For African Americans hard work and college don’t close wealth gap
Attorney Antonio Moore interviews one of the leading structural economists in the nation, Prof. William A. Darity of Duke University discussing Darity’s recent studies on the racial wealth gap. In the discussion Darity makes clear that Blacks cannot close the racial wealth gap without intense government intervention through several solutions of the type he has provided. He also dispels the myth of learning about wealth tools as the key to one day getting closer to acquiring wealth. In addition Black celebrities such as Jay-Z, Tracee Ellis-Ross, and Stephen Curry are discussed. With a focus on what Moore has coined the “Decadent Veil”, and how million dollar entertainers effect how African Americans set goals.

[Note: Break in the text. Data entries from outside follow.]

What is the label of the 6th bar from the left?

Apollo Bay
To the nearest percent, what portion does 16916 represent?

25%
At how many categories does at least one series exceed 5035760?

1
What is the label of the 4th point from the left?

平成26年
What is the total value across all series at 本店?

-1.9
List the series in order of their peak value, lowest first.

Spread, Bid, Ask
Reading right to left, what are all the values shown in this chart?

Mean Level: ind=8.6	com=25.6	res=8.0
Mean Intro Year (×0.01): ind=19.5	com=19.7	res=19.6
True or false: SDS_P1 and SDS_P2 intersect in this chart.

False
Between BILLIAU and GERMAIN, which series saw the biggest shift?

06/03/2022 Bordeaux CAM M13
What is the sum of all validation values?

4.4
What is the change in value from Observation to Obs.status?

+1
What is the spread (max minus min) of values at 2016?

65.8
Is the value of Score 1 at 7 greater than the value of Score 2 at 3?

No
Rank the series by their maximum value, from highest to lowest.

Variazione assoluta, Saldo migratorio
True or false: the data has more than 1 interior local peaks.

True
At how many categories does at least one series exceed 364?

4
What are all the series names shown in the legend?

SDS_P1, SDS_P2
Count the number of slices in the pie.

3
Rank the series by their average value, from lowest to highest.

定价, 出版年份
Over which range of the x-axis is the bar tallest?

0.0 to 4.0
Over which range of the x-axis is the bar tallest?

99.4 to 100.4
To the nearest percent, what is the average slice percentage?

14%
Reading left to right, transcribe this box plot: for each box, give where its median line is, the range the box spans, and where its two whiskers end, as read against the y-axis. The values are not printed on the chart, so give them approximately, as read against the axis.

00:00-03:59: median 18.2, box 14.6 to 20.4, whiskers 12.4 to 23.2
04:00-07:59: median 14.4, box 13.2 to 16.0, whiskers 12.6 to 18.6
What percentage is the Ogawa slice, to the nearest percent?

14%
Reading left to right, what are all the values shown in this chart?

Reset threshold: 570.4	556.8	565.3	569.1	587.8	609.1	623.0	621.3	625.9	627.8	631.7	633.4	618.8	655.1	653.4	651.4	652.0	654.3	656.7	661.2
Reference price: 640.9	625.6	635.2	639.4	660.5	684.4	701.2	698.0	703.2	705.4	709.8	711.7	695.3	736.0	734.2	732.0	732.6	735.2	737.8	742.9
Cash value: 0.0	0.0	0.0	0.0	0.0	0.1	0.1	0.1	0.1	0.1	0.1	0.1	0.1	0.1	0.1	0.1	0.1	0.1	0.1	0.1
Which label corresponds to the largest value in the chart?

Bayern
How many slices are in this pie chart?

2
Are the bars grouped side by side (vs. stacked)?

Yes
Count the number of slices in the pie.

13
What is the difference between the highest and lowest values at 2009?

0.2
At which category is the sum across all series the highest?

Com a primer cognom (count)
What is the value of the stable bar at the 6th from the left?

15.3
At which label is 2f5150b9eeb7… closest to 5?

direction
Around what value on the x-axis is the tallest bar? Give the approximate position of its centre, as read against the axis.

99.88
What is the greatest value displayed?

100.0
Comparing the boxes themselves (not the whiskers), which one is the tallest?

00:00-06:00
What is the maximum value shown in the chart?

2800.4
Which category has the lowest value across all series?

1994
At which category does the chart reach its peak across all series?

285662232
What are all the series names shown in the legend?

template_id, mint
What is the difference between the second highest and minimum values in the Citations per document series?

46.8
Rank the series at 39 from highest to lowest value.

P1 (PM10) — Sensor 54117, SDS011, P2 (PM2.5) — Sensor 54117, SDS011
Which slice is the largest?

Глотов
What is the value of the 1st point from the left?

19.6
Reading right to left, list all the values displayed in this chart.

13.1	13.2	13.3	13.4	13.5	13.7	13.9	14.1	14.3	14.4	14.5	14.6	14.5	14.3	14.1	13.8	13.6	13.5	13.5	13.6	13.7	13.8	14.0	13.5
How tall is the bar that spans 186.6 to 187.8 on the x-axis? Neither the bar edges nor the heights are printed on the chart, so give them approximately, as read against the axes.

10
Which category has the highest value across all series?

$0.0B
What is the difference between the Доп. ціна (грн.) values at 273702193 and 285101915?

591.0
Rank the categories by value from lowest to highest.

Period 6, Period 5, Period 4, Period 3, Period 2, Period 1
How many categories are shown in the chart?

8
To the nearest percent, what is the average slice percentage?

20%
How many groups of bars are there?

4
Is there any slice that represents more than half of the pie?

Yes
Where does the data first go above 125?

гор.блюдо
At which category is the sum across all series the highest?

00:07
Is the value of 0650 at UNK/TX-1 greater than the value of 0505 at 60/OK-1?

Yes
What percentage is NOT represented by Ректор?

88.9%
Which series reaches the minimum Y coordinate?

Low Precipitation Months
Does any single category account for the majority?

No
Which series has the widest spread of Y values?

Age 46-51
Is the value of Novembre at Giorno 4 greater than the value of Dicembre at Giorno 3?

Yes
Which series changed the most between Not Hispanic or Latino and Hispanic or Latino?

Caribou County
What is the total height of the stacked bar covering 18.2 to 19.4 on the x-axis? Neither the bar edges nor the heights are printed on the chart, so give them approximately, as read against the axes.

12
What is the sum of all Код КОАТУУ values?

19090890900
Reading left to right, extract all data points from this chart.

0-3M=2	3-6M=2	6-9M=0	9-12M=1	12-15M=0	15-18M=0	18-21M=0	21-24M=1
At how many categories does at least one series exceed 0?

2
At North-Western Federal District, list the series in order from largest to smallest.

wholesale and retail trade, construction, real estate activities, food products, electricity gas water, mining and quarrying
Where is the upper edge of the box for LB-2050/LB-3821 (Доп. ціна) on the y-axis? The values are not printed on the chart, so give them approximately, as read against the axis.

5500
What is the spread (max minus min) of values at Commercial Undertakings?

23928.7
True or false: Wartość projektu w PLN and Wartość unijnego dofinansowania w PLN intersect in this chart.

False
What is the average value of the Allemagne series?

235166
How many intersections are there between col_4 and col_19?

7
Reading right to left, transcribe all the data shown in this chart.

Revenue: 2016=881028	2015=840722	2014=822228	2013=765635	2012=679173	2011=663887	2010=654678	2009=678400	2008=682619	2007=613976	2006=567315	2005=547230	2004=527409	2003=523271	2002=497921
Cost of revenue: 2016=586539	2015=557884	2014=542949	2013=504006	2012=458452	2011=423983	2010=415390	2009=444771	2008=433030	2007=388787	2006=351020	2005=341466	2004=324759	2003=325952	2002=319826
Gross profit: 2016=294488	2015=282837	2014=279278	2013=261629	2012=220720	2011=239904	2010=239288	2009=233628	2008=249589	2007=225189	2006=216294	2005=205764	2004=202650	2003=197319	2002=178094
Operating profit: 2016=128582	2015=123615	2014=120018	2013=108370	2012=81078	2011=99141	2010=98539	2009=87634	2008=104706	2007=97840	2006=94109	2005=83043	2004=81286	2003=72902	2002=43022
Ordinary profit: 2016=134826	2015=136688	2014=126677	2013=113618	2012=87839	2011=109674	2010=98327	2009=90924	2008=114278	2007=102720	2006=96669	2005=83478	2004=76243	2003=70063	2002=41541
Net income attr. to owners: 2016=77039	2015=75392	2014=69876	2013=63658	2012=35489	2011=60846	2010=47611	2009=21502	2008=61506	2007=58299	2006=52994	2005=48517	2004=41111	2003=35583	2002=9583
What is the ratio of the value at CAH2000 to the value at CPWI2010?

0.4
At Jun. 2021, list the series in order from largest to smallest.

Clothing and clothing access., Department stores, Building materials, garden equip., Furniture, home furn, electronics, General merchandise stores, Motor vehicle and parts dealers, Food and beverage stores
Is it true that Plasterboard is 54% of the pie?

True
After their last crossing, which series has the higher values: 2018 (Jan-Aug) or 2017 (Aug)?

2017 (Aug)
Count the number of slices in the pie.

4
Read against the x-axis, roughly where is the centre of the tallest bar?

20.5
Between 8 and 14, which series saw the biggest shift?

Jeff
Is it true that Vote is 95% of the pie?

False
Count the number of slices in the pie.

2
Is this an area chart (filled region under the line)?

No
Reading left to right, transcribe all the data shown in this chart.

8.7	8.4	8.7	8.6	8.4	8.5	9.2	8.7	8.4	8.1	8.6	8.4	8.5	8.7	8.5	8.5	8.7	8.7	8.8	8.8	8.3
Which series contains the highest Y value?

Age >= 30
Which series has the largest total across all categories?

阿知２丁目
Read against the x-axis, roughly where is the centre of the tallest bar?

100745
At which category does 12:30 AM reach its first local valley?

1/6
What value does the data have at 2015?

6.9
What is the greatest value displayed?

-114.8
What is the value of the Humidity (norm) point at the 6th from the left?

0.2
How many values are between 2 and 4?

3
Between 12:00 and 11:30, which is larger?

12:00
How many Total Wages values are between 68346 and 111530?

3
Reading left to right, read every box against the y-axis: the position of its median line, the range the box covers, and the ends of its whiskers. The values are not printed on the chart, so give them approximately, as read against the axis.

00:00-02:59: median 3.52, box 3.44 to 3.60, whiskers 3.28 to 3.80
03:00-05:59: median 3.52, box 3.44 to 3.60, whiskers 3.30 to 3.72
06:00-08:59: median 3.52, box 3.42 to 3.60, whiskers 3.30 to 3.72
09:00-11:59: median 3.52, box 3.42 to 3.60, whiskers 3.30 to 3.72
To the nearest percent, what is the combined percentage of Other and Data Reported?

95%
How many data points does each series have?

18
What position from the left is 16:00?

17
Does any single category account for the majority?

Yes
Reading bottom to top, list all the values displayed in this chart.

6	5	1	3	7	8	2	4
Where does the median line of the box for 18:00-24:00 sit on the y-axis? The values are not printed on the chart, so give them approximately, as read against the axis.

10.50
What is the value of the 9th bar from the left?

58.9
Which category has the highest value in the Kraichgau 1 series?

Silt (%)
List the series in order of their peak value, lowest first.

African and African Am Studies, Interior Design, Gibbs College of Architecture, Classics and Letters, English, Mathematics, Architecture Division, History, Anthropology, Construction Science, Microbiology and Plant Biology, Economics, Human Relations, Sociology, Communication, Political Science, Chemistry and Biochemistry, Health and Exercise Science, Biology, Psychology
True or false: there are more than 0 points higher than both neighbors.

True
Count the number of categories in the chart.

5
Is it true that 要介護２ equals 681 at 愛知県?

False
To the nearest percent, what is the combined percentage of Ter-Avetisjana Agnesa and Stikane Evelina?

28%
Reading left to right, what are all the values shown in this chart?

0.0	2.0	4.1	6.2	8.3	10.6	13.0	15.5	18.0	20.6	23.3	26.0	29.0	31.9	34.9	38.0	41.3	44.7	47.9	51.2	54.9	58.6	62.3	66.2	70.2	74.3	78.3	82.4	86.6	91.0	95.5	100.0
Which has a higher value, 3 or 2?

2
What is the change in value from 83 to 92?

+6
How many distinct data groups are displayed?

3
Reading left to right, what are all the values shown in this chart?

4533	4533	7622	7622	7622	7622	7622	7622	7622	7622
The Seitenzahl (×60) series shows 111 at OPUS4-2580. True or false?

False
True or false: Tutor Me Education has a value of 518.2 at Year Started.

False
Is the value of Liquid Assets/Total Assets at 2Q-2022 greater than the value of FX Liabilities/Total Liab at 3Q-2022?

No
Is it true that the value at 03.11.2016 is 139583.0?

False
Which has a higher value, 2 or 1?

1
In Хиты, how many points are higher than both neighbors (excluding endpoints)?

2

“We overstate the value of education for the purposes of economic gain, as opposed to the intrinsic value that’s associated with having a more skeptical mind, being better informed, being a critical thinker. … It’s completely desirable to get additional education. But do not have the expectation that doing that will change the relative position of black folks in comparison to white folks. We have to do something much more dramatic, that’s much more transformative. In a sense the capacity to close these kinds of gaps is not within the hands of black folks to do without there being social policy changes, policy support, or transformations in this society. We can’t do it by ourselves.” William A. Darity Samuel DuBois Cook Professor of Public Policy and Director of the Samuel DuBois Cook Center on Social Equity at Duke University.
Antonio Moore, an attorney based in Los Angeles, is one of the producers of the Emmy-nominated documentary Freeway: Crack in the System. He has contributed pieces to the Grio, Huffington Post, and Inequality.org on the topics of race, mass incarceration and economics.